Nesse sentido, o ideal é que seja feito o recapeamento de toda a área do terreiro. Inclusive, o material utilizado para fazer esse tipo de manutenção também influencia. A lama asfáltica, por exemplo, faz com que o café seque mais rápido no chão – utilizado para secagem de cafés de baixa qualidade na fazenda do produtor Álvaro, no Sítio da Torre, por exemplo, visto que ele quer “se livrar” o quanto antes daquele café ruim.
3 – Higienização dos segadores e maquinários
É essencial que seja feita a lavagem e trocas de água diariamente nos equipamentos, afinal, café é um alimento e o terreiro precisa de boas práticas de higiene.
Criação de animais junto à lavoura de café
Não é recomendado a criação de animais próximo à lavoura de café, muito menos junto ao terreiro onde acontece o processamento. Como falamos anteriormente, café é alimento e todo cuidado com a higiene do espaço onde os frutos serão processados é importantíssimo.
Além disso, até os funcionários, ao entrarem no terreiro, devem se certificar de que suas botas estão limpas para manter a qualidade do café. No entanto, há produtores de cafés convencionais de mercado (extraforte e tradicional) que criam animais e não se preocupam com isso, gerando uma bebida bem inferior.
O que existe por trás das indústrias de café extraforte
Acredite você ou não, mas os cafés tradicionais e extrafortes do mercado tem de tudo no pacote, pode ser que talvez até tenha café! Isso mesmo, são tantas impurezas, que o café estar ali é praticamente um pequeno detalhe. Inclusive, temos relatos de compradores buscando comprar a “palha gorda”, ou seja, a casca do café descascado e outros resíduos, para destiná-los a produção deste café tradicional de mercado.
Isso já foi, inclusive, constatado por autoridades em que notou-se um exagero nessa prática do mercado e acabou apreendendo algumas marcas que praticavam essa adulteração dos cafés.

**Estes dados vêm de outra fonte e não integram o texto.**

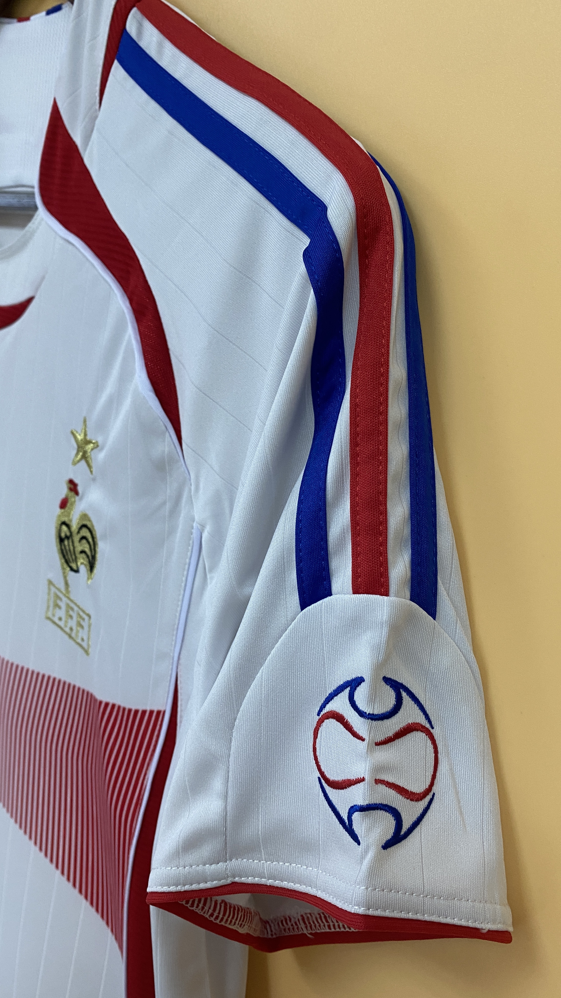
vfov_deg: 66.1
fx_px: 767
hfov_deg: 40.2
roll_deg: -9.9
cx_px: 283
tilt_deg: -12.3
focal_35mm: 29
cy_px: 506
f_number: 1.8
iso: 100
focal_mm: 4.25
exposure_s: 1/50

Nesse sentido, a “palha gorda” obtida através dos processos que o café passa é, na produção de cafés especiais, direcionada à lavoura como adubo ou combustível para os próprios secadores. Já no mercado de cafés tradicionais existem relatos da compra dessa palha para torrar e moer junto ao café de baixa qualidade.
Por fim, coloque na ponta do lápis: se as indústrias de café extraforte disponibilizassem apenas o café de baixa qualidade puro, sem palhas ou resíduos, ainda assim não seria tão barato quanto realmente é. A conta não bate!
Todo produtor de café também produz café de baixa qualidade devido às intempéries do fruto, clima e outros temas que citamos acima. Porém, o grande diferencial do café especial está no cuidado dedicado aos frutos maduros para que não se tornem cafés ruins em sua xícara.
Diante disso, qual café você escolherá tomar hoje? O café especial, conhecido como café de verdade ou o tradicional do mercado? Fala sério, cafezeiro! A vida é muito curta para tomar café ruim!